Extract →
++++

ISLAMABAD: Pakistan launched its final nationwide polio vaccination campaign of 2025 on Monday as a senior government official described the continued presence of the disease in the country as an embarrassment and said the only way to eradicate it was to vaccinate every child under the age of five.

The campaign, which will run from Dec. 15 to Dec. 21, aims to administer oral polio drops to more than 45 million children across the country, according to the National Emergency Operations Center (NEOC).

Pakistan is one of only two countries in the world, along with Afghanistan, where polio has not yet been eradicated.

“There is only one way to eliminate this disease, and the entire world has adopted it: every child under the age of five must be given two drops of the polio vaccine,” Sindh Chief Minister Murad Ali Shah said while inaugurating the campaign in Karachi.

“There is no other way.”

Shah said it was “quite embarrassing” that polio continued to persist in Pakistan, noting that around 30 children had been infected so far this year, including nine cases in Sindh province.

He added that many Muslim-majority countries had successfully eliminated polio by ensuring universal vaccination of children.

To ensure the safety of vaccination teams, authorities have deployed around 21,000 security personnel nationwide, including about 1,000 women, to accompany frontline polio workers during the campaign, Shah said.

According to the NEOC, more than 23 million children will be vaccinated in Punjab, over 10.6 million in Sindh, about 7.2 million in Khyber Pakhtunkhwa and more than 2.6 million in Balochistan.

The campaign also targets around 460,000 children in Islamabad, 228,000 in Gilgit-Baltistan and more than 760,000 in Azad Jammu and Kashmir.

Health authorities have urged parents to cooperate with vaccination teams, open their doors to polio workers and ensure that all children under five receive two drops of the vaccine, while also completing routine immunization schedules for infants up to 15 months old.

Pakistan has struggled for decades to eradicate polio due to misinformation, vaccine hesitancy and security challenges, despite repeated nationwide immunization drives.

++++

Exercise description → Name every region for which the polio campaign article above gives a target number of children, along with that number.

Data excerpt →
++++

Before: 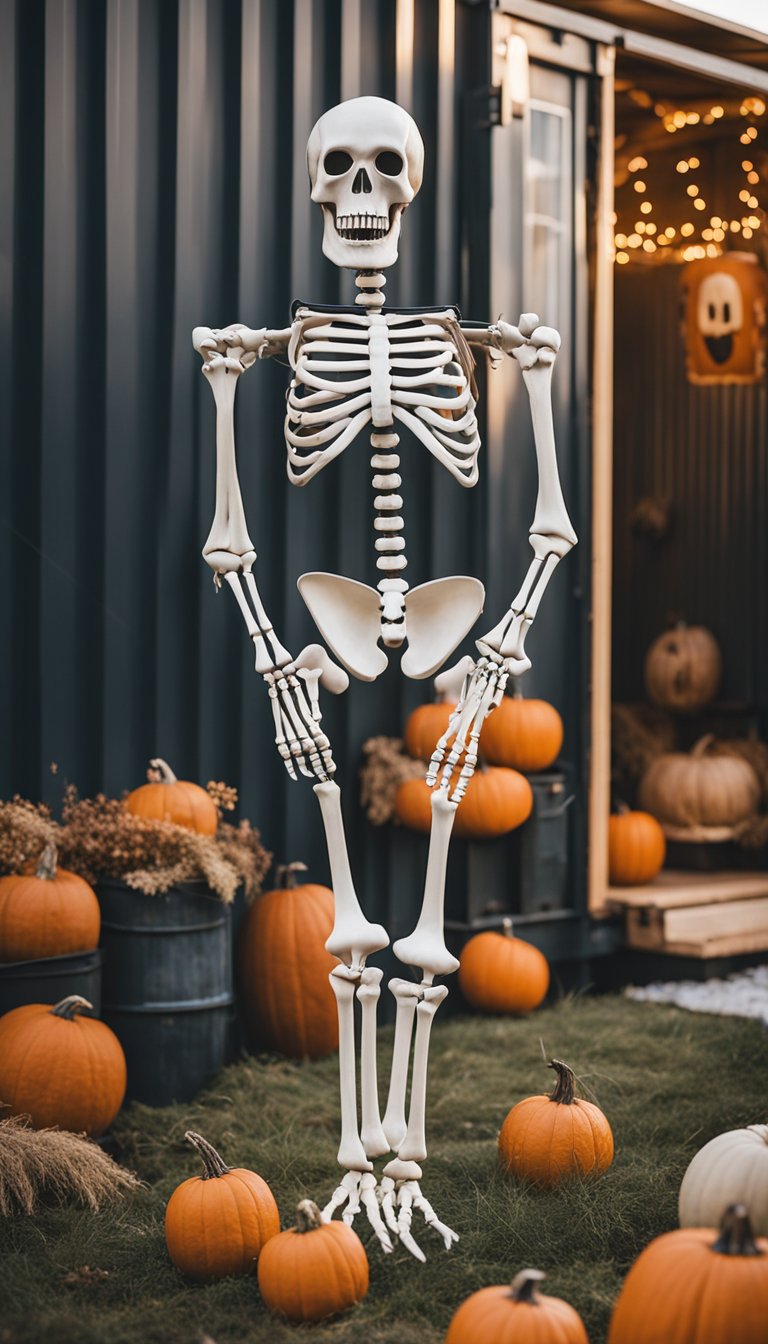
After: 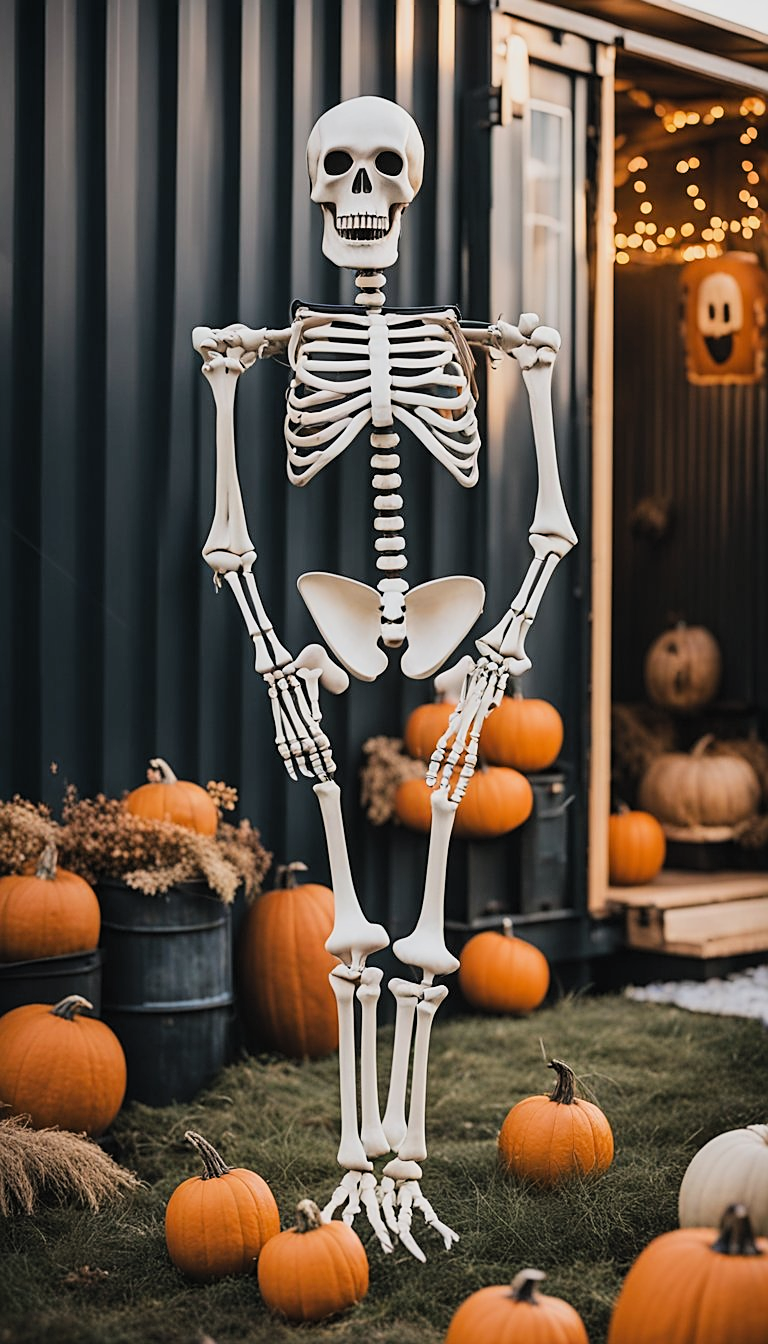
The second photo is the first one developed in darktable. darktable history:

++++

Problem solution →
- Punjab: more than 23 million
- Sindh: over 10.6 million
- Khyber Pakhtunkhwa: about 7.2 million
- Balochistan: more than 2.6 million
- Islamabad: around 460,000
- Gilgit-Baltistan: 228,000
- Azad Jammu and Kashmir: more than 760,000